Se nelle infrastrutture di base
i miglioramenti ci sono stati, secondo l’Irsig molto c’è ancora da fare nelle tecnologie che devono supportare il lavoro del personale che opera nel mondo della giustizia e nell’utilizzo delle reti per lo scambio di documenti. “Dal punto di vista meramente tecnologico – spiega Giuseppe Di Federico, direttore dell’Irsig-Cnr –, il ministero della Giustizia ha fatto passi in avanti nella realizzazione delle infrastrutture di base, grazie soprattutto ai cospicui e crescenti fondi investiti durante gli anni Novanta e sino al 2001. Tuttavia, se si guarda alle tecnologie di supporto al lavoro di cancellieri e magistrati, per non parlare dell’e-justice, cioè dell’utilizzo delle reti informatiche per scambiare dati e documenti giudiziari, i risultati sono assai poco soddisfacenti. Un significativo numero di iniziative avviate non sono state portate a termine, per motivi diversi. La successiva riduzione degli stanziamenti causata dalla contrazione della spesa pubblica, ha poi provocato la paralisi del ministero, intrappolato in progetti eccessivamente complessi che non riescono ad abbandonare la fase sperimentale per gli alti costi di sviluppo e implementazione”.

“Fra gli applicativi funzionanti, ma che necessiterebbero di radicali aggiornamenti – aggiunge Davide Carnevali dell’Irsig-Cnr, che insieme con i colleghi Marco Fabri e Francesco Contini ha svolto la ricerca –, vi è il Re.Ge (Registro Generale) per la gestione dei procedimenti penali, installato in tutti i 165 tribunali, nelle relative procure della Repubblica e nelle 26 corti di appello.

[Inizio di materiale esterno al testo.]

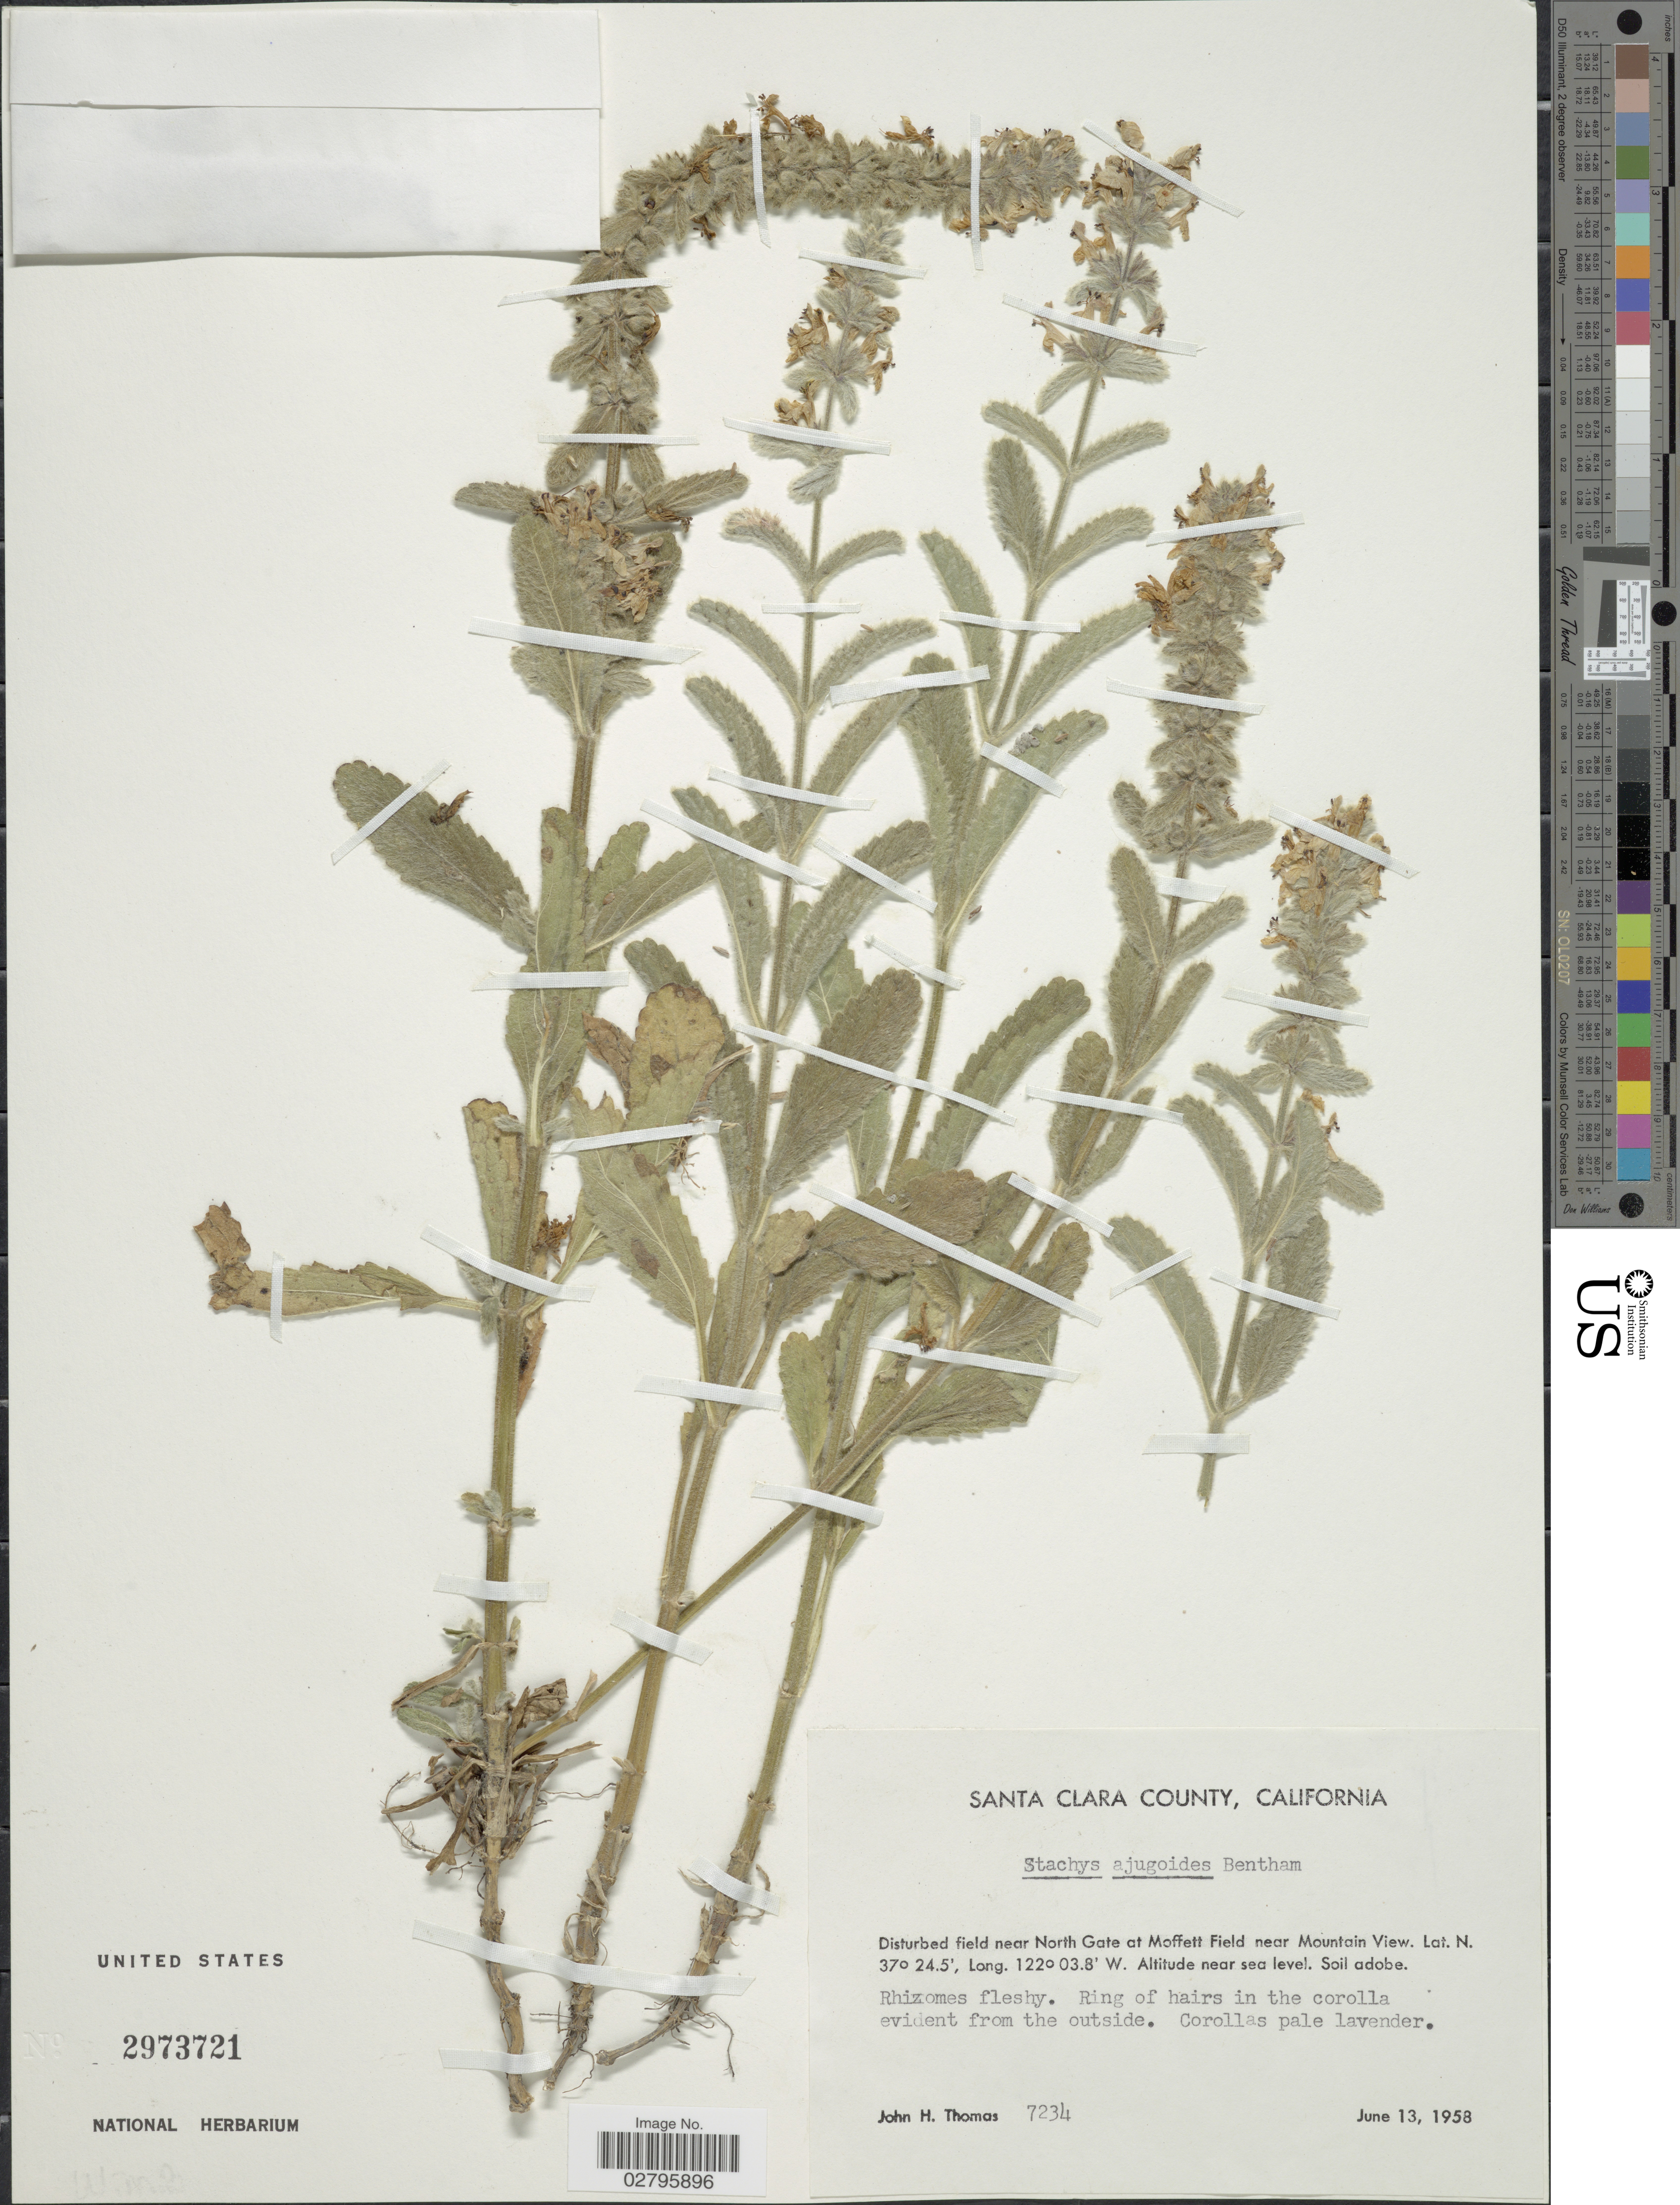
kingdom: Plantae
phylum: Tracheophyta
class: Magnoliopsida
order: Lamiales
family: Lamiaceae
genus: Stachys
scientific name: Stachys ajugoides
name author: Benth.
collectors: J. H. Thomas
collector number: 7234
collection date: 1958-06-13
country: United States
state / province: California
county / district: Santa Clara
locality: Santa Clara County. Disturbed field near North Gate at Moffett Field near Mountain View.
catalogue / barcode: US 2973721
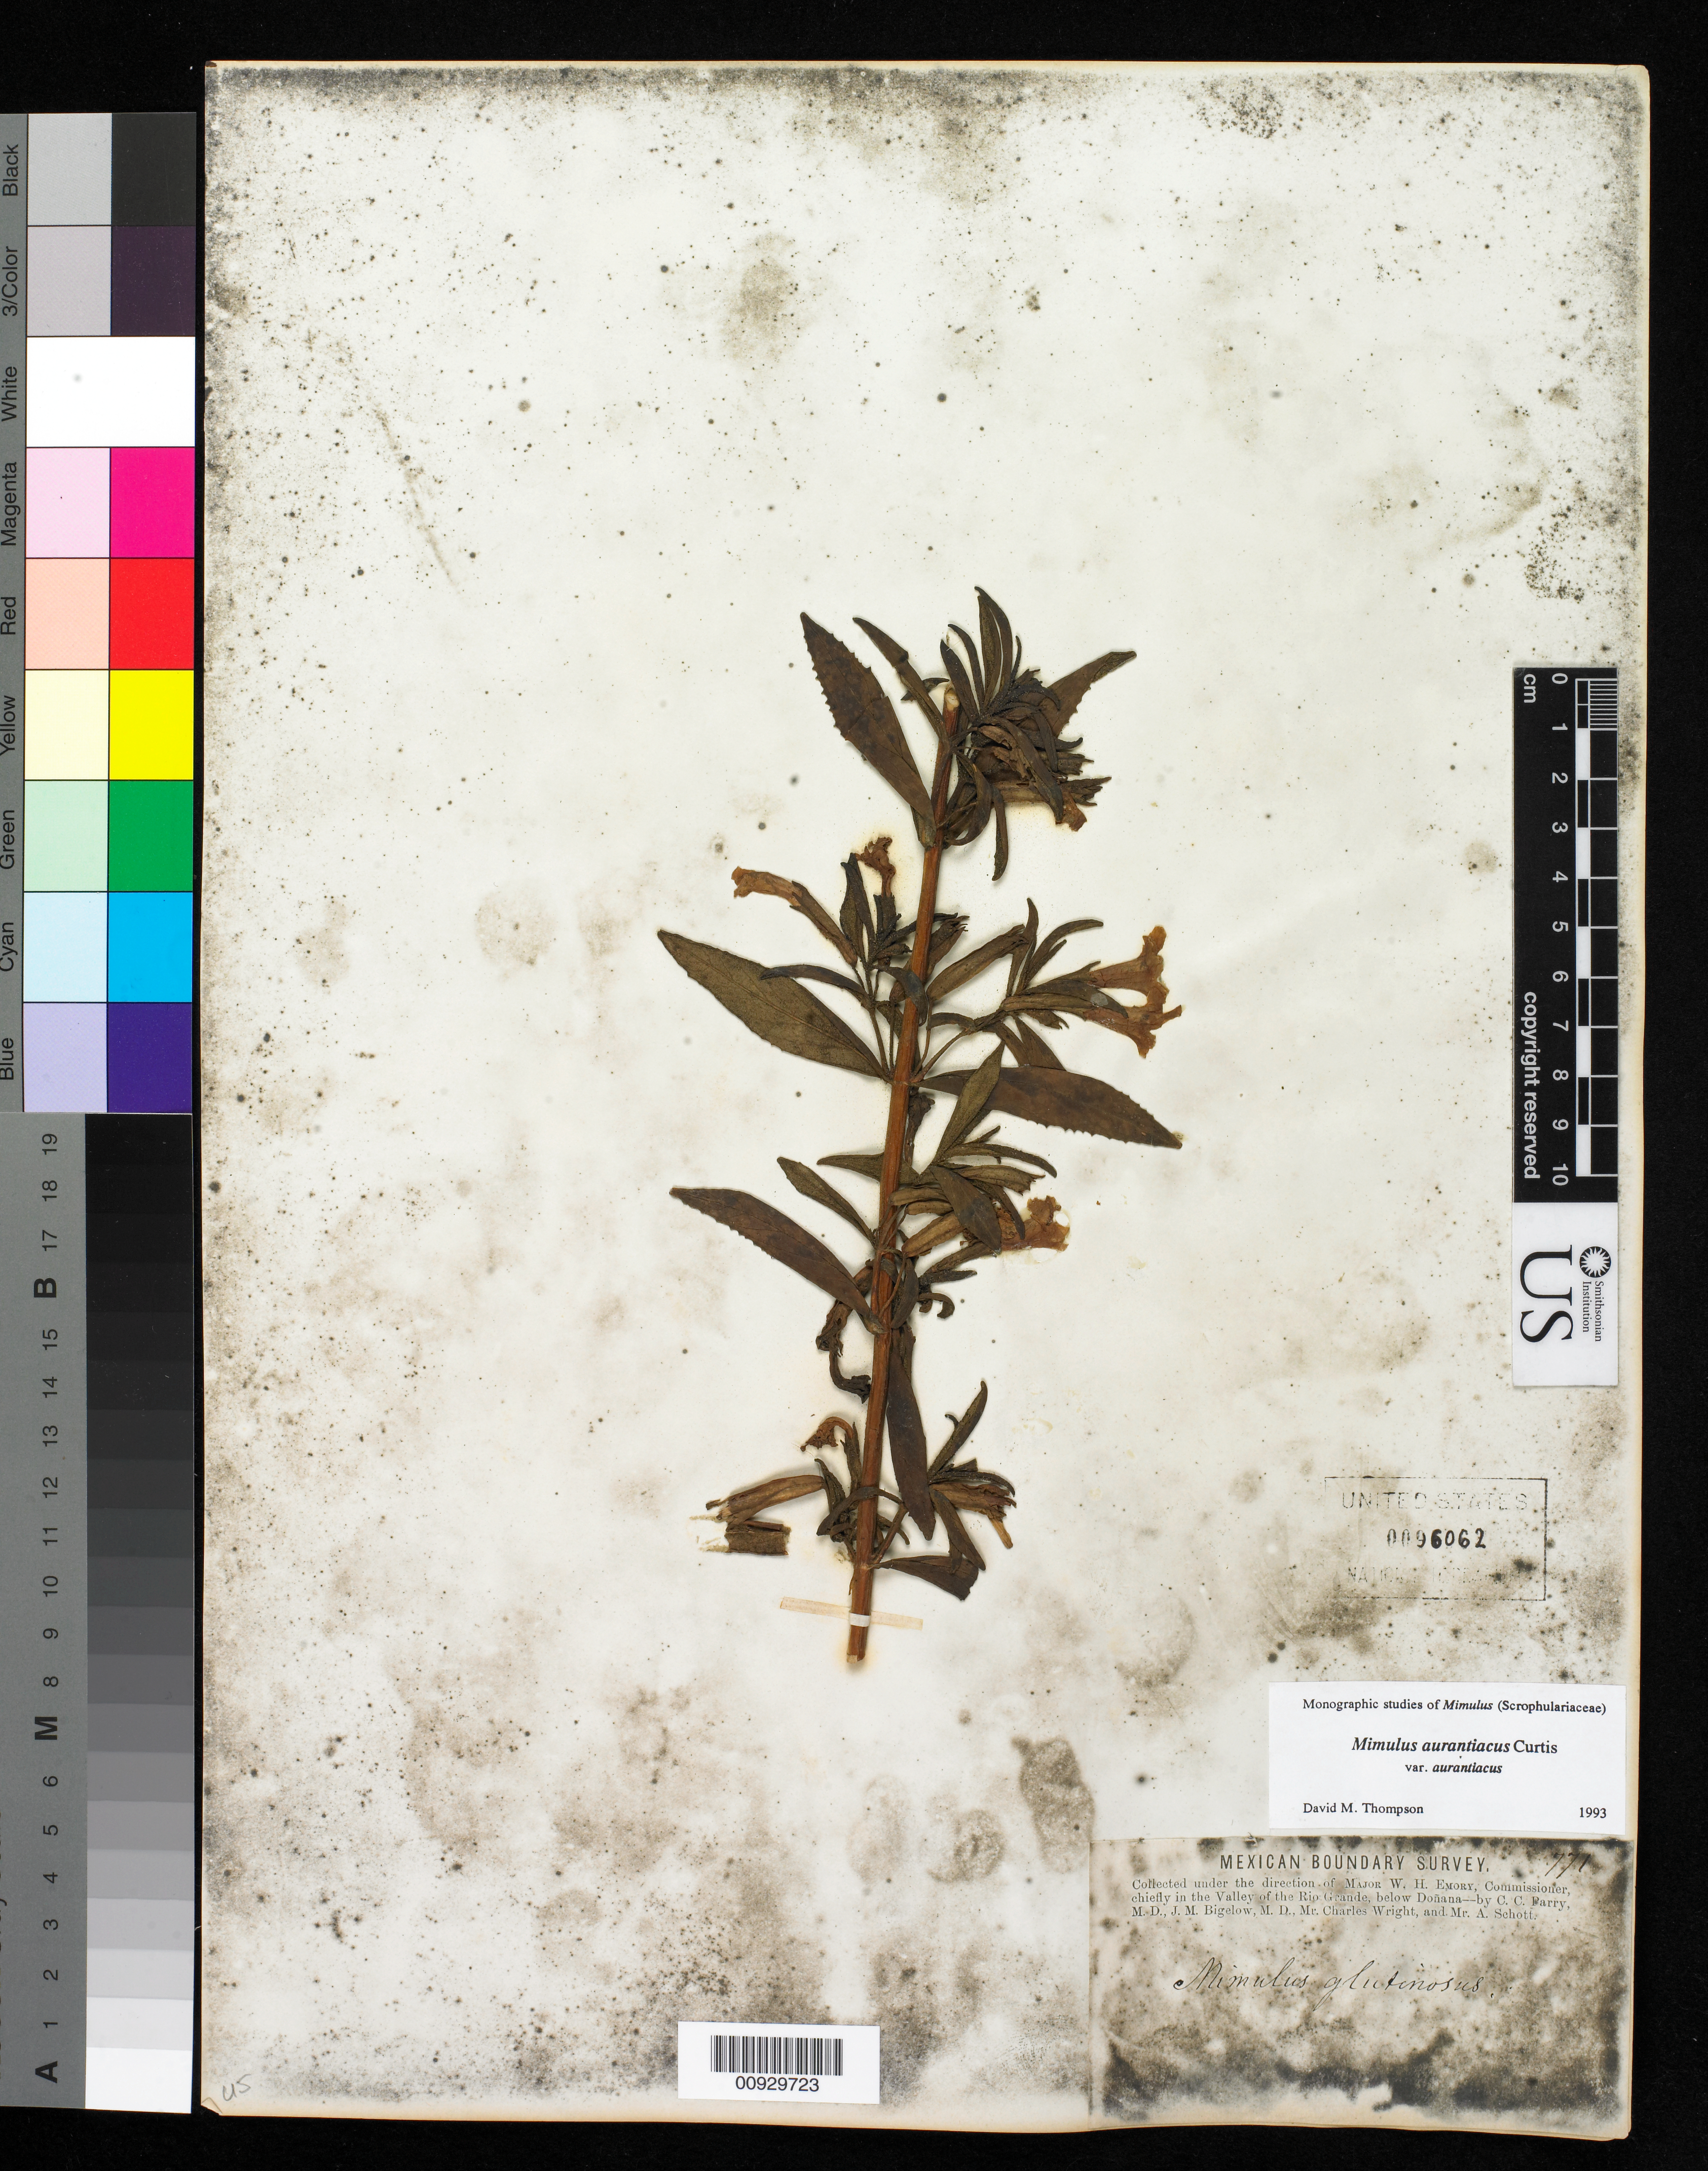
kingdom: Plantae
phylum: Tracheophyta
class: Magnoliopsida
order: Lamiales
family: Phrymaceae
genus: Diplacus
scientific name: Diplacus aurantiacus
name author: (Curtis) Jeps.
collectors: C. C. Parry, J. M. Bigelow, C. Wright & A. C. V. Schott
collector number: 771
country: United States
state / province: New Mexico / Texas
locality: Chiefly in the Valley of the Rio Grande, below Doñana.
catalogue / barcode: US 96062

Però, nei rari casi in cui si è cercato di migliorare l’applicativo a livello locale, abbozzando utili integrazioni con i programmi di videoscrittura per la creazione automatica dei provvedimenti, la Direzione generale Sistemi informativi automatizzati del ministero ha generalmente disincentivato tali iniziative, nel timore di assistere ad un utilizzo del software diverso da ufficio a ufficio senza offrire valide alternative”.

“Carenze consistenti
emergono
sul fronte dei servizi di interoperabilità
– interviene
Francesco Contini –. “La posta elettronica è diffusa, ma non essendo
considerata mezzo ufficiale di comunicazione spesso è ancora limitata a
preannunciare documenti inviati poi via fax o per posta. Il protocollo
informatico, invece, è stato attivato ma solo come registro e perciò non
consente l’archiviazione e lo scambio di documenti”.

Il processo civile telematico sembra generare le
aspettative più elevate, ma le ultime notizie parlano del 2010 come data per la
sua entrata a regime. Secondo il disegno di legge messo a punto dal ministro
Mastella fra tre anni decreti ingiuntivi, notifiche ai professionisti e processo
previdenziale dovranno passare solo attraverso la rete con l’abbandono
progressivo del doppio binario telematico-carta.


All’estero i casi di successo
mostrano
invece come un approccio più pragmatico sia in grado di
favorire l’evoluzione dei servizi elettronici. Money Claim
On-Line

, sviluppato in Inghilterra e Galles a partire da un data base preesistente, permette ad esempio al cittadino di ottenere un decreto ingiuntivo on line. In Finlandia, grazie a semplici cambiamenti del codice di procedura, è possibile iniziare un procedimento civile o penale attraverso una comunicazione via fax o e-mail con il risultato che il 65% dei documenti ricevuti dalle corti in materia civile sono depositati in forma elettronica. L’Austria, invece, “incentiva” l’utilizzo del proprio sistema di e-justice attraverso una riduzione dei cosiddetti diritti di cancelleria da applicare ai documenti giudiziari inviati per posta elettronica.


“L’approccio italiano ha finito per proiettare il nostro
paese in un tunnel di progetti costosi, difficili da sviluppare e da adottare, e
di un apparato normativo sovradimensionato
– conclude il Di Federico –. Se il ministero della Giustizia nei prossimi anni non sarà capace di semplificare sistemi informativi e regole di accesso ai servizi, focalizzando gli sforzi in base a priorità reali, l’e-justice in Italia difficilmente farà passi in avanti. I ritardi vengono sempre imputati alla mancanza delle risorse, senza spiegare perché i passati finanziamenti abbiano prodotto risultati tanto modesti. Senza variazioni nelle strategie, ulteriori risorse aumenteranno solo la sproporzione tra costi e benefici”.